Acting U.S. Attorney for Washington D.C. Ed Martin had a few questions for the Wikimedia Foundation in April. In a long letter outlining concerns over professional propagandists rewriting Wikipedia in a way "implicating national security and the interests of the United States" and the impacts these propagandists will have on LLMs, not to mention foreign nationals on the WMF board "subverting the interests of the American taxpayer". Martin challenged the WMF's nonprofit status in the letter, but he won't retain the post to continue the inquiry – that'll go to Jeanine Pirro, pending Senate confirmation. It isn't clear if Pirro will continue Martin's inquiry into the WMF's tax-exempt status.

Snippet of the letter sent from Ed Martin, Acting U.S. Attorney for Washington D.C.
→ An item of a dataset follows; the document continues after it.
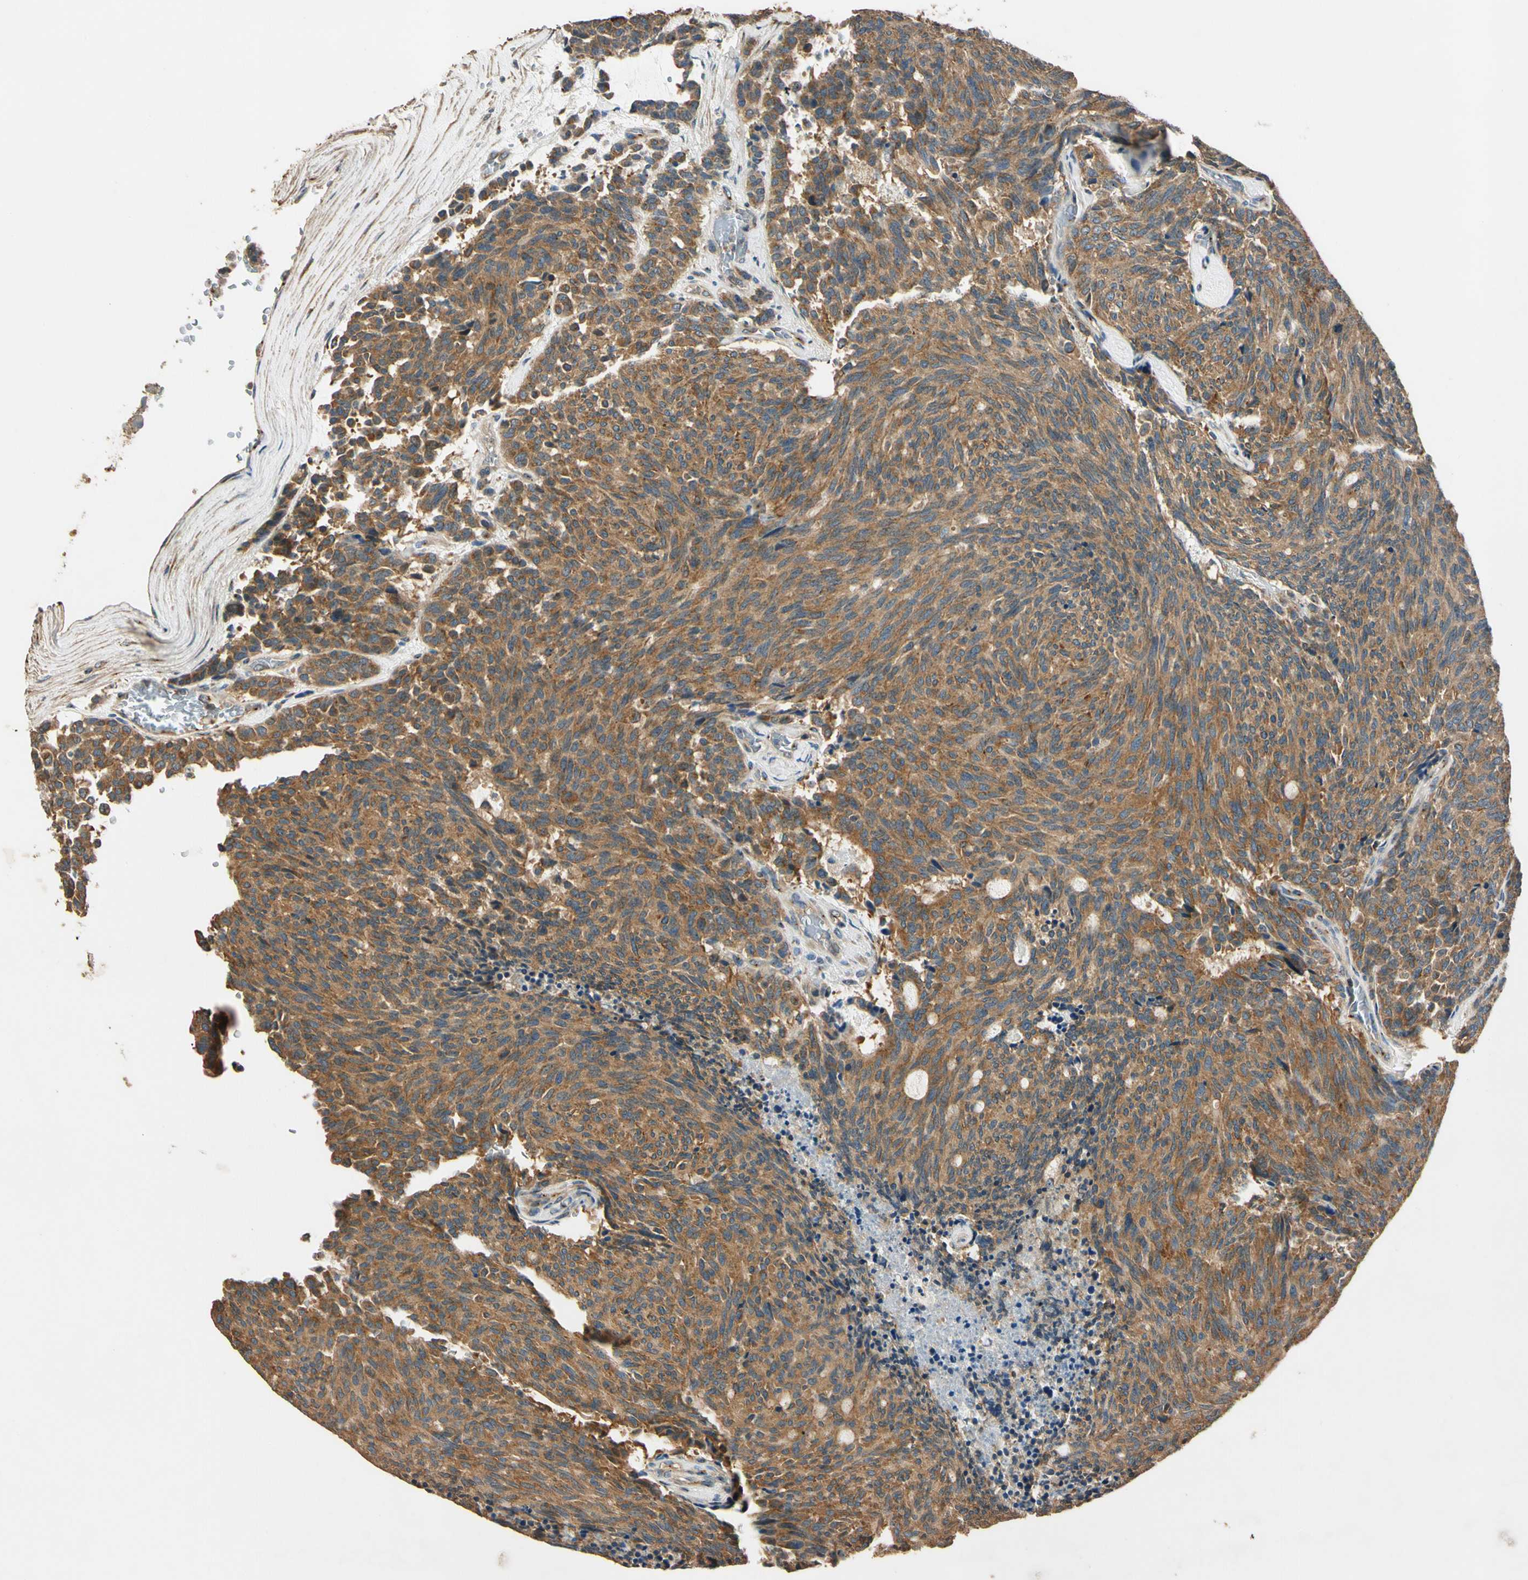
{"staining": {"intensity": "moderate", "quantity": ">75%", "location": "cytoplasmic/membranous"}, "tissue": "carcinoid", "cell_type": "Tumor cells", "image_type": "cancer", "snomed": [{"axis": "morphology", "description": "Carcinoid, malignant, NOS"}, {"axis": "topography", "description": "Pancreas"}], "caption": "Protein staining of carcinoid tissue reveals moderate cytoplasmic/membranous staining in approximately >75% of tumor cells. The staining was performed using DAB (3,3'-diaminobenzidine) to visualize the protein expression in brown, while the nuclei were stained in blue with hematoxylin (Magnification: 20x).", "gene": "AKAP9", "patient": {"sex": "female", "age": 54}}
Snippet of the letter sent from Ed Martin, Acting U.S. Attorney for Washington D.C. | Department of Justice Seal, U.S. government, Public domain, via Wikimedia Commons

In the meantime, a bipartisan group of 23 congressional lawmakers penned their own letter to the WMF expressing their concerns about Wikipedia's safeguards, particularly when it comes to policing antisemitic and anti-Israel content. This followed a March report by the Anti-Defamation League finding a coordinated network of anti-Israel editors were working to edit Wikipedia in secret. Wikipedia's Supreme Court, the Arbitration Committee, banned several editors involved in the scheme identified by the ADL, but questions remain from officials in both camps. The WMF is working to create a more standardized definition of "neutral point of view", one of its core tenets, across the different language editions of Wikipedia, but it is likely to be quite some time before any kind of policy change is rolled out across the whole of the Wikimedia Movement. Even with these efforts, the Foundation and Wikipedia as a whole are likely to continue to be the subject of heavy scrutiny.


🧩 Wikipedia Facts

After holding steady with around 14,000 monthly page views for the last year, interest in the Katy Perry article, uh, rocketed up when she took a Blue Origin flight in mid-April, peaking at 116,000 the day of the launch. Other notable women on the flight, including Gayle King (50,000 views), Aisha Bowe (62,000), Kerianne Flynn (47,000), and Amanda Nguyen (102,000) all had their page views spike the day of the flight, but the greatest jump was for Lauren Sánchez, whose article logged more than 154,000 views.


💡 Tips & Tricks

Want to explore Wikipedia but all the options seem overwhelming? Pick a topic and start at the portal! Portals collect all sorts of relevant links on a topic, and there are portals for just about any area. Need some help to begin? Check out the Portals Portal!